Evcin, çocuğun görüştürülmeme durumunda icra yönteminin devreye girdiğini ancak bunun çocuğun psikolojisine olumsuz yönde etki yaptığına değinerek şöyle konuştu:
“Kalabalık bir heyet halinde çocuk alınıyor ancak çocuk bunu gördüğü anda zaten yıkılıyor, psikolojisi darmadağın oluyor. Zaten boşanma sürecinde sürekli kendilerine yükleme yapıldığı için çocukların psikolojisi inanılmaz kötü etkileniyor ve tabi ki gelecekleri de etkileniyor. Bunlar Türkiye’nin çocukları, dolayısıyla Türkiye’nin geleceği etkileniyor. Ülkemizde şöyle bir algı var; çocuklar anneye verilir, anne istediği zaman gösterir. Babalar nafakayı öder, babalar çocuklarla görüşemez, onlar her türlü fedakarlığı yapar, gerekiyorsa şantajla ev, araba, para kazanır, ne eder bulur çocuğuna verir.”
“KADININ NE KADAR ÇOCUKLA GÖRÜŞME HAKKI VARSA, ERKEĞİN DE O KADAR HAKKI VARDIR”
Bir erkeğin kadına şiddet uyguladığında diğer erkeklerin de bu durumdan olumsuz yönde etkilendiğine işaret eden Evcin, “Kadına şiddette toplumda eğer bir erkek kadına şiddet uyguladıysa bütün erkekler bunu yapmış gibi lanse ediliyor. Erkeğe şiddet görülmüyor. Erkek hep şiddet uygulayan, para kazanan, aldatan, döven, kumar oynayan ve alkol kullanan insanlar gibi gösteriliyor. Fakat erkekler böyle değil. Erkekler de insandır ve onların da hakları vardır. Kadın ne kadar anneyse, erkek de o kadar babadır. Kadının ne kadar çocukla görüşme hakkı varsa, erkeğin de o kadar hakkı vardır” ifadelerini kullandı.

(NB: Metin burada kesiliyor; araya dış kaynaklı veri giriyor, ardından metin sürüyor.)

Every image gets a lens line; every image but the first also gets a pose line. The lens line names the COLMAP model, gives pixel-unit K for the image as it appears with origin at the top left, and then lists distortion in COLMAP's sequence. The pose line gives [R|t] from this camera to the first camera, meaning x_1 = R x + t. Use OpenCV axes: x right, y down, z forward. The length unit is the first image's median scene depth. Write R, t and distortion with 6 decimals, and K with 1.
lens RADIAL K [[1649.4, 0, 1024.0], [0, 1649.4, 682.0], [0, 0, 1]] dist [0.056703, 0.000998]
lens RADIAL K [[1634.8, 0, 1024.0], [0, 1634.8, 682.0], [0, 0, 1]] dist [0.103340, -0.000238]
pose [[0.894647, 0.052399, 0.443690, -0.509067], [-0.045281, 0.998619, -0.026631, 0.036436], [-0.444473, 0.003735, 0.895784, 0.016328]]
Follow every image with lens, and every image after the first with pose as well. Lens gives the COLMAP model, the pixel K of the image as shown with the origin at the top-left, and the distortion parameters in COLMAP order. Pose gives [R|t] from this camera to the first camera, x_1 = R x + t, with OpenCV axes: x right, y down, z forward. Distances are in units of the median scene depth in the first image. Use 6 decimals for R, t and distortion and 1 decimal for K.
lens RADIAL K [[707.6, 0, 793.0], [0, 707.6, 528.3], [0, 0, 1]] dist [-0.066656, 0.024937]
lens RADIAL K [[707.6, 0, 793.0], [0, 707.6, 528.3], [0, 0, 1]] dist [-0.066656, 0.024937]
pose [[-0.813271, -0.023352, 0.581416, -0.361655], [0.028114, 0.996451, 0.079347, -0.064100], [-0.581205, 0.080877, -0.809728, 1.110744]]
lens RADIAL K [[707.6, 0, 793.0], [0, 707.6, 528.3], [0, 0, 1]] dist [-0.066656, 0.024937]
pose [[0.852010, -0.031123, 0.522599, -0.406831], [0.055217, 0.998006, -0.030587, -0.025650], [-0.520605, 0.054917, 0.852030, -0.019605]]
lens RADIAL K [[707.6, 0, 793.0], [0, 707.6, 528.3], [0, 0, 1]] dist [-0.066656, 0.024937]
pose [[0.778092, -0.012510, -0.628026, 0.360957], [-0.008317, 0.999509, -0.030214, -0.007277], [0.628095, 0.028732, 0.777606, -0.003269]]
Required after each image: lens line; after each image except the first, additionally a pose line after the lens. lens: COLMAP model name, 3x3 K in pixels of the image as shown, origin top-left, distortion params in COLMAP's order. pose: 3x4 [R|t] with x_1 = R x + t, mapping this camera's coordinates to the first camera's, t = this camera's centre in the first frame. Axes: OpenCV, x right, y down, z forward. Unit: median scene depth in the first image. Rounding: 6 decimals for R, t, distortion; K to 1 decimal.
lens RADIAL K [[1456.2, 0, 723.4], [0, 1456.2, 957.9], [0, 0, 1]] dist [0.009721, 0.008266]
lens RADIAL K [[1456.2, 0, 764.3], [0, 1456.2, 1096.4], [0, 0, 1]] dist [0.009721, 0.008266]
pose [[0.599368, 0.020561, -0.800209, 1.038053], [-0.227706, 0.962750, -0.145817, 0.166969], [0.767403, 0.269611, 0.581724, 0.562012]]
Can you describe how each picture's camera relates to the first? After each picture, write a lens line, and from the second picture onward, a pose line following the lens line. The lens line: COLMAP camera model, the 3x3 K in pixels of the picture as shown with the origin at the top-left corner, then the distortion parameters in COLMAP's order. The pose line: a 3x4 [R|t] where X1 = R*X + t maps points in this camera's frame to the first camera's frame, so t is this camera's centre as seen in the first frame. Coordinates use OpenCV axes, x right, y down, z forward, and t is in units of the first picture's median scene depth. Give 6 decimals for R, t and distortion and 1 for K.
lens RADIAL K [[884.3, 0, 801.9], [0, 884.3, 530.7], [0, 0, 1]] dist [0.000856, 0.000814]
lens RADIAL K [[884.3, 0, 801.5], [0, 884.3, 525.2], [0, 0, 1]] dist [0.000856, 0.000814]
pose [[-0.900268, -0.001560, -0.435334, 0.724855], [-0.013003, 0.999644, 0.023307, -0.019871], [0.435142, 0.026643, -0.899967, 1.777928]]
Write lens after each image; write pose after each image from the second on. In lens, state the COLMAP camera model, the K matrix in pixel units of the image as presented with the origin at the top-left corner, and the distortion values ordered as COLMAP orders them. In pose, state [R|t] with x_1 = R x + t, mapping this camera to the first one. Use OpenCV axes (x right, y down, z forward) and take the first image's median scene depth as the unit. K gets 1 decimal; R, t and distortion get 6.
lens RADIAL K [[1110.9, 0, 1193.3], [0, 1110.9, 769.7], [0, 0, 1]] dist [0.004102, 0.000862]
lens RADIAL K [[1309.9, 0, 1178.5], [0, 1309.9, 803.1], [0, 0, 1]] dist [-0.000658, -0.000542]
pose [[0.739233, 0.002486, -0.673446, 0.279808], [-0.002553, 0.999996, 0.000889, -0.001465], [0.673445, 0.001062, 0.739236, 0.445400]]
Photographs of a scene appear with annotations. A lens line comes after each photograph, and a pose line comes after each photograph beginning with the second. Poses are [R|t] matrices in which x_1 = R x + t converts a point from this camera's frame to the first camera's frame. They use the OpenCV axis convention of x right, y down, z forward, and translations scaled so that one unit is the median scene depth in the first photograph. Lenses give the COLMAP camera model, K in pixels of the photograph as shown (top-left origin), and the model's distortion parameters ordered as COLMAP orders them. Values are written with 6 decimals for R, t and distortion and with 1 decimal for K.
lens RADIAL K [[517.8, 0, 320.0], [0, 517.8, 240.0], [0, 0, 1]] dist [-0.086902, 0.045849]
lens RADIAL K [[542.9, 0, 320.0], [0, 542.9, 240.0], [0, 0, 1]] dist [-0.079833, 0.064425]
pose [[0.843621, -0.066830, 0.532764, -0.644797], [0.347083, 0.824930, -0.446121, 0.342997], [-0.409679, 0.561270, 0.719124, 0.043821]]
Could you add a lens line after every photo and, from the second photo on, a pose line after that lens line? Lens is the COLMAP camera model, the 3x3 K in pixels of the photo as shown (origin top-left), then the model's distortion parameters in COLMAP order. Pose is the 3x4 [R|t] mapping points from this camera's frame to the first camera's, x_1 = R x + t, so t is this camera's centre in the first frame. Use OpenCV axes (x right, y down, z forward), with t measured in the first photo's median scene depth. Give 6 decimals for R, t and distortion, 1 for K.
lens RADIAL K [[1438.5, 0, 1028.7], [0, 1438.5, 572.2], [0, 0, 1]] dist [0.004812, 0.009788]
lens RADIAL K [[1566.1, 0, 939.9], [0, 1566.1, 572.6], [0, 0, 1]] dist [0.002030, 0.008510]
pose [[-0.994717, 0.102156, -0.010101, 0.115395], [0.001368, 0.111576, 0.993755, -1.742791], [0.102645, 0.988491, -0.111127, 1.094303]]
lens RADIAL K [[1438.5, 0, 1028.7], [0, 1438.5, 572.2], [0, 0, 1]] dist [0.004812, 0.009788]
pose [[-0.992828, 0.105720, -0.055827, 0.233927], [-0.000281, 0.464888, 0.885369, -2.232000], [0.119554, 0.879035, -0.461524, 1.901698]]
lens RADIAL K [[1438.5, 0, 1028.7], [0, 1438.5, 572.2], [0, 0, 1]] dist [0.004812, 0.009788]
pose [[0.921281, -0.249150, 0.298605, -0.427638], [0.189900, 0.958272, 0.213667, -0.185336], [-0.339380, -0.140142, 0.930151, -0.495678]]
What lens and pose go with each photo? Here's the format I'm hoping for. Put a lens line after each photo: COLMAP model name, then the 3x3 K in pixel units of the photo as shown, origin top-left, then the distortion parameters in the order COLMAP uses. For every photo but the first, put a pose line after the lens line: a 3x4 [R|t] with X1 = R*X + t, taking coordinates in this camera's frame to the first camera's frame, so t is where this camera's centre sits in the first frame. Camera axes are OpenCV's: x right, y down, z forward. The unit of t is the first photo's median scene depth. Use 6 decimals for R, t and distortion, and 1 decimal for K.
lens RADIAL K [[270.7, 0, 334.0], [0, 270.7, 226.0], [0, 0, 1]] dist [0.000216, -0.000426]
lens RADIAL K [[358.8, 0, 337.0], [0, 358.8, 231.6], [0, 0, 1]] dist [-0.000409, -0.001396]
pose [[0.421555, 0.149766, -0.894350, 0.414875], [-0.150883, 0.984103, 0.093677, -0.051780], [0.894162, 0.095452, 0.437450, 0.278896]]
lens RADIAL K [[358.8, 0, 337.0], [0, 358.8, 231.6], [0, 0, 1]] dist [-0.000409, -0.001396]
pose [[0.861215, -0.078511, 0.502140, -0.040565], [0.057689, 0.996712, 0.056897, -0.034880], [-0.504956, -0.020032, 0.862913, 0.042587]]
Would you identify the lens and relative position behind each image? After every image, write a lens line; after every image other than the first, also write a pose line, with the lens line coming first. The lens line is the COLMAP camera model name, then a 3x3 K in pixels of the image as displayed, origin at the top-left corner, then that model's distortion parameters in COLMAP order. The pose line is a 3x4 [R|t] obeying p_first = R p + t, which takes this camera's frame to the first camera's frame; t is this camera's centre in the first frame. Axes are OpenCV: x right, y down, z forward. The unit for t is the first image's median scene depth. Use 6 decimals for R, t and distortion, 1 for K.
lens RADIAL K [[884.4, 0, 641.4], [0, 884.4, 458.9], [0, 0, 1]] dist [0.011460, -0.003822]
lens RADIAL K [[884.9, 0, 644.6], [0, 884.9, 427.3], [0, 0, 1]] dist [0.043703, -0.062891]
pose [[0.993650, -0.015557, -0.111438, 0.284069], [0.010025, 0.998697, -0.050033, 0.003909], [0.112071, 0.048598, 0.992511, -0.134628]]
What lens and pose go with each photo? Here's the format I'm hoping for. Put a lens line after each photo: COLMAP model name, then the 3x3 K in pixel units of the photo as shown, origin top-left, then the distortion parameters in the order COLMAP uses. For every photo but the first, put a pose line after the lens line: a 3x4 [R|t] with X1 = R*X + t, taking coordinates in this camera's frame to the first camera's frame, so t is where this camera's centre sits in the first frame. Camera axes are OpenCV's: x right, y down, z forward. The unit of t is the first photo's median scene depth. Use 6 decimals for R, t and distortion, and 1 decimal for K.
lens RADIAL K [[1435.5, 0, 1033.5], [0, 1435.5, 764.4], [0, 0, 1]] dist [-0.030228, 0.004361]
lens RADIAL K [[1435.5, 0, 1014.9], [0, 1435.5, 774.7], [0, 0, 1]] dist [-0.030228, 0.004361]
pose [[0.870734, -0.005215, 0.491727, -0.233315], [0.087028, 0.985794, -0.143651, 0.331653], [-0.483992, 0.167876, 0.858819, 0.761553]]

“NAFAKA SÜRESİZ OLUNCA SİLAHA DÖNÜŞÜYOR”
Nafaka konusuna da değinen Evcin, müvekkilinin turizmde çalışan birisi olduğunu ve süreç boyunca işsiz kaldığını ancak nafaka ödemekle yükümlendirildiğini söyledi. Nafakanın süresiz olması durumunda silah olarak kullanılabileceğine dikkati çeken Evcin, “Böyle bir durumda eşitsizlik söz konusu. Erkek çalışıyorsa, kadın da çalışabilir. Erkek para kazanıyorsa, kadın da kazanabilir. Uç örnekler olarak bakmayıp genelleştirmek gerekiyor. Kadınlar ve erkekler eşittir, çocuğa da birlikte bakabilirler ve ikisi de para kazanabilir. Nafakanın da uzun süre olmaması ve belirli süreli olması gerekiyor. Ali Bey nafaka ödemediği her ay için 90 gün hapis cezası yatmak zorunda” diye konuştu.